Dazu kommt, dass der Chip wie im Huawei Mate 8 stromsparend arbeitet. So bietet auch das Honor 8 bei gemäßigter Nutzung eine Laufzeit von im Schnitt eineinhalb Tagen. Das OnePlus 3 mit gleich großem Akku hält nicht so lange durch. Dazu kommt, dass der 3000-mAh-Akku dank Schnellladefunktion flott wieder gefüllt ist. Komplett leer braucht er nur zehn Minuten an der Steckdose, um wieder auf 17 Prozent zu kommen. Das reicht für ein paar Stunden Betrieb. Und der Speicher? In Deutschland wird es das Honor 8 mit 32 oder 64 Gigabyte Speicher geben. Braucht Ihr mehr, könnt Ihr per microSD-Karte bis zu 128 Gigabyte nachrüsten.

Beim Betriebssystem setzen die Chinesen trotz des bereits verfügbaren Anrdoid 7.0 Nougat auf die vorherige Version Android 6.0 Marshmallow. Das liegt daran, dass das Smartphone in China und den USA bereits vorgestellt wurde. Über das System legt Honor wie gewohnt die EMUI, hier in der Version 4.1. Mir persönlich gefällt die Oberfläche überhaupt nicht. Mit einem alternativen Launcher ist dieser Makel aber schnell behoben. Nervig bleibt die vorinstallierte Bloatware, unter anderem eine Hotel-App und zahlreichen Gameloft-Spiele. Immerhin könnt Ihr die unnötigen Anwendungen ohne Probleme entfernen.

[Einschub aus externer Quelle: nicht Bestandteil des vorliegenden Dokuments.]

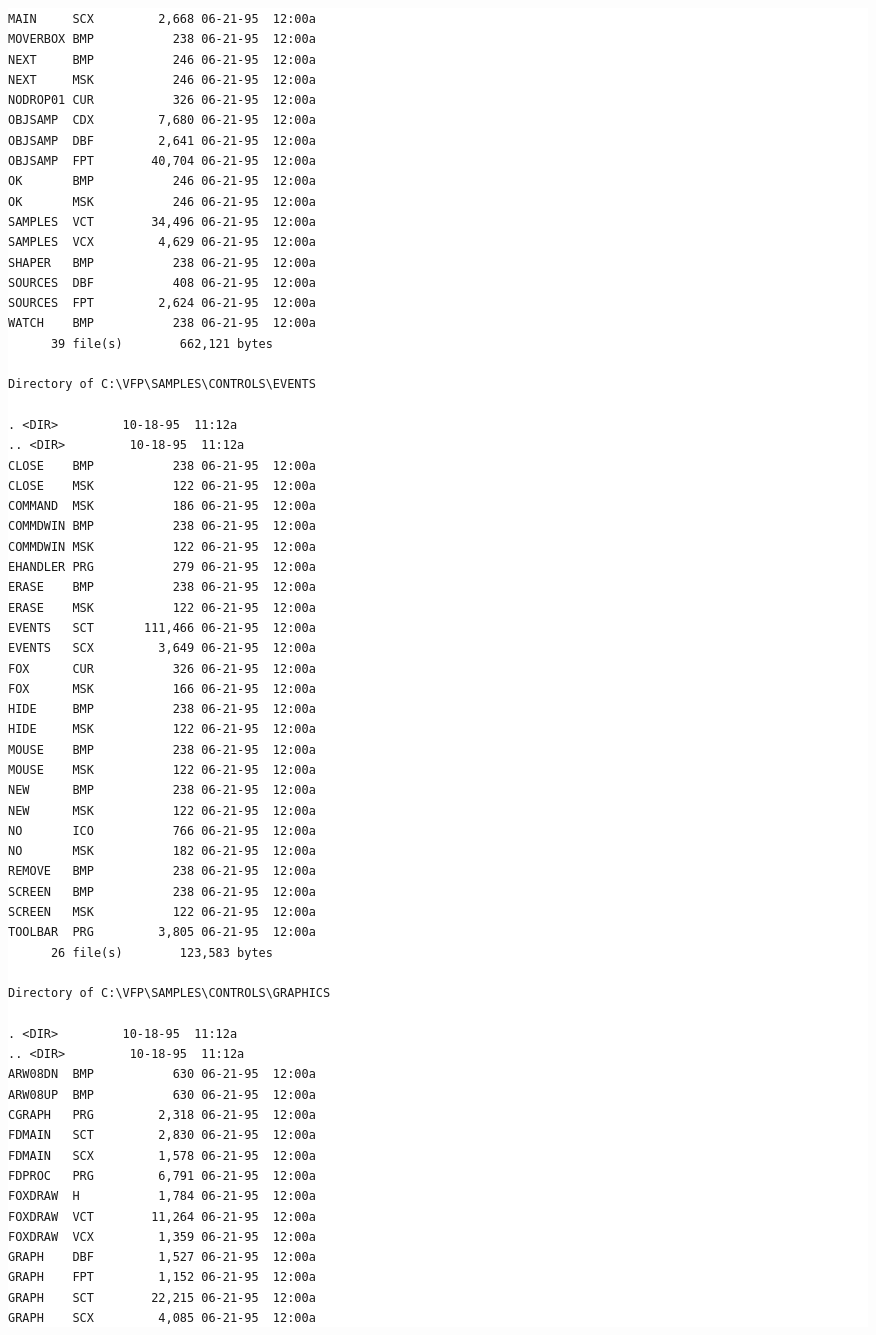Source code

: 	MAIN     SCX         2,668 06-21-95  12:00a
	MOVERBOX BMP           238 06-21-95  12:00a
	NEXT     BMP           246 06-21-95  12:00a
	NEXT     MSK           246 06-21-95  12:00a
	NODROP01 CUR           326 06-21-95  12:00a
	OBJSAMP  CDX         7,680 06-21-95  12:00a
	OBJSAMP  DBF         2,641 06-21-95  12:00a
	OBJSAMP  FPT        40,704 06-21-95  12:00a
	OK       BMP           246 06-21-95  12:00a
	OK       MSK           246 06-21-95  12:00a
	SAMPLES  VCT        34,496 06-21-95  12:00a
	SAMPLES  VCX         4,629 06-21-95  12:00a
	SHAPER   BMP           238 06-21-95  12:00a
	SOURCES  DBF           408 06-21-95  12:00a
	SOURCES  FPT         2,624 06-21-95  12:00a
	WATCH    BMP           238 06-21-95  12:00a
	      39 file(s)        662,121 bytes
	
	Directory of C:\VFP\SAMPLES\CONTROLS\EVENTS
	
	. <DIR>         10-18-95  11:12a
	.. <DIR>         10-18-95  11:12a
	CLOSE    BMP           238 06-21-95  12:00a
	CLOSE    MSK           122 06-21-95  12:00a
	COMMAND  MSK           186 06-21-95  12:00a
	COMMDWIN BMP           238 06-21-95  12:00a
	COMMDWIN MSK           122 06-21-95  12:00a
	EHANDLER PRG           279 06-21-95  12:00a
	ERASE    BMP           238 06-21-95  12:00a
	ERASE    MSK           122 06-21-95  12:00a
	EVENTS   SCT       111,466 06-21-95  12:00a
	EVENTS   SCX         3,649 06-21-95  12:00a
	FOX      CUR           326 06-21-95  12:00a
	FOX      MSK           166 06-21-95  12:00a
	HIDE     BMP           238 06-21-95  12:00a
	HIDE     MSK           122 06-21-95  12:00a
	MOUSE    BMP           238 06-21-95  12:00a
	MOUSE    MSK           122 06-21-95  12:00a
	NEW      BMP           238 06-21-95  12:00a
	NEW      MSK           122 06-21-95  12:00a
	NO       ICO           766 06-21-95  12:00a
	NO       MSK           182 06-21-95  12:00a
	REMOVE   BMP           238 06-21-95  12:00a
	SCREEN   BMP           238 06-21-95  12:00a
	SCREEN   MSK           122 06-21-95  12:00a
	TOOLBAR  PRG         3,805 06-21-95  12:00a
	      26 file(s)        123,583 bytes
	
	Directory of C:\VFP\SAMPLES\CONTROLS\GRAPHICS
	
	. <DIR>         10-18-95  11:12a
	.. <DIR>         10-18-95  11:12a
	ARW08DN  BMP           630 06-21-95  12:00a
	ARW08UP  BMP           630 06-21-95  12:00a
	CGRAPH   PRG         2,318 06-21-95  12:00a
	FDMAIN   SCT         2,830 06-21-95  12:00a
	FDMAIN   SCX         1,578 06-21-95  12:00a
	FDPROC   PRG         6,791 06-21-95  12:00a
	FOXDRAW  H           1,784 06-21-95  12:00a
	FOXDRAW  VCT        11,264 06-21-95  12:00a
	FOXDRAW  VCX         1,359 06-21-95  12:00a
	GRAPH    DBF         1,527 06-21-95  12:00a
	GRAPH    FPT         1,152 06-21-95  12:00a
	GRAPH    SCT        22,215 06-21-95  12:00a
	GRAPH    SCX         4,085 06-21-95  12:00a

Für die Zukunft verspricht Honor, das Smartphone zwei Jahre lang mit Updates zu versorgen. Wann es Android Nougat für das Honor 8 geben wird, ist aber noch nicht bekannt. Zumindest beim Honor 7 hat es aber sieben Monate gedauert, bis das Update von Lollipop auf Marshmallow verfügbar war. Kleiner Hoffnungsschimmer: Eine Nougat-Beta für das P9 wurde vor einigen Wochen gesichtet. Und so groß ist der Unterschied zwischen den beiden Smartphones ja nicht.

Fazit: das wahre P9 Lite

Gute Kameras, ausreichend Leistung und ein schickes Design: Mit dieser Mischung dürfte das Smartphone viele Abnehmer finden. Mit einem Preis von 399 Euro für die 32-Gigabyte-Versio kostet es auch 170 Euro weniger als das Vorbild Huawei P9. Verzichten müsst Ihr dafür nur auf den Monochrom-Modus der Kamera und den etwas schnelleren "Kirin 955"-Chip. Mitbewerber im Preissegment wie das OnePlus 3 oder ZTE Axon 7 versprechen zwar mehr Leistung oder mehr Pixel. Ihnen fehlt allerdings ein Alleinstellungsmerkmal wie die Dual-Kamera.